Dobre efekty przyniosło położenie na talerz palnika nakładki zrobionej z tarczy hamulcowej. Średnica otworu jest trachę mniejsza od talerza retorty co powoduje że powietrze dmucha bardziej do środka palnika. Przy małej mocy daje dobre efekty. Na palnik 25 idealnie pasuje tylna tarcza z audi A4 B5 (Passat B5) wystarczy odciąć odsadzebie do przykręcania koła tak żeby został sam talerz. Dodatkowo pomaga to przy nierównym wypalaniu się węgla w retorcie. Tanio, bezinwazyjnie warto spróbować. Nawet zielona dioda zaczęła się zapalać na analizatorze.

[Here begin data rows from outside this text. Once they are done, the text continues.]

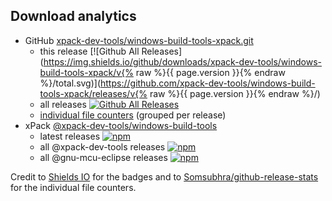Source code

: 
## Download analytics

- GitHub [xpack-dev-tools/windows-build-tools-xpack.git](https://github.com/xpack-dev-tools/windows-build-tools-xpack/)
  - this release [![Github All Releases](https://img.shields.io/github/downloads/xpack-dev-tools/windows-build-tools-xpack/v{% raw %}{{ page.version }}{% endraw %}/total.svg)](https://github.com/xpack-dev-tools/windows-build-tools-xpack/releases/v{% raw %}{{ page.version }}{% endraw %}/)
  - all releases [![Github All Releases](https://img.shields.io/github/downloads/xpack-dev-tools/windows-build-tools-xpack/total.svg)](https://github.com/xpack-dev-tools/windows-build-tools-xpack/releases/)
  - [individual file counters](https://somsubhra.github.io/github-release-stats/?username=xpack-dev-tools&repository=windows-build-tools-xpack) (grouped per release)
- xPack [@xpack-dev-tools/windows-build-tools](https://github.com/xpack-dev-tools/windows-build-tools-xpack/)
  - latest releases [![npm](https://img.shields.io/npm/dw/@xpack-dev-tools/windows-build-tools.svg)](https://www.npmjs.com/package/@xpack-dev-tools/windows-build-tools/)
  - all @xpack-dev-tools releases [![npm](https://img.shields.io/npm/dt/@xpack-dev-tools/windows-build-tools.svg)](https://www.npmjs.com/package/@xpack-dev-tools/windows-build-tools/)
  - all @gnu-mcu-eclipse releases [![npm](https://img.shields.io/npm/dt/@gnu-mcu-eclipse/windows-build-tools.svg)](https://www.npmjs.com/package/@gnu-mcu-eclipse/windows-build-tools/)

Credit to [Shields IO](https://shields.io) for the badges and to
[Somsubhra/github-release-stats](https://github.com/Somsubhra/github-release-stats)
for the individual file counters.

Woda to dobrodziejstwo, jedni butelkują inni dolewają do węgla. W telewizji leją wodę i ludzie łykaja ze hej. Odpowiednio użyta przynosi zyski i łaski tak jak ta z kropielnicy.
Przy temp. ok zera ciepłomierz pokazuje 6 kw na instalacji wtedy mogę zablokować modulację na 30 % i kocioł pracuje bez wahania temperatury. To jest mój punkt odniesienia. W automacie modulacje daję 20/50 i temperatura kotła trzyma się +/- 1 st. Jak skoczy C.W. to po spadku łagodnie dochodzi do zadanej bez szarpania. W razie większych mrozów wystarczy przesunąć modulację do góry i tyle. Niby proste ale.....każda instalacja inna.
Spróbu tą modulację zawęzić, daj te 50 i poczekaj godzinę. Chodzi o to żeby nie bujało za bardzo góra/dół. Mam ustawione 20/50 i dynamikę 0 tyle że niekoniecznie u ciebie będzie dobre. Teraz nie ma mrozu to górę można przyciąć.
Mnie ta wiecznie świecąca czerwona dioda tak przejęła że chodzi mi myśl o wymianie palnika na SV200. Być może wtedy zapali się zielona ale może poczerwienieć żona jak się dowie ile poszło...
Na retorcie 25 analizator jest bezużyteczny. Większość czasu palnik idzie na małej mocy a wtedy dużo powietrza idzie poza złożem. Dopiero od 50 % jakoś to się stabilizuje. Faktem jest że mam ciężki ekogroszek i muszę mocniej dmuchać. Nie kupiłem dla korzyści, poprostui lubię eksperymentować. Sam SKZP sprawuje się dobrze.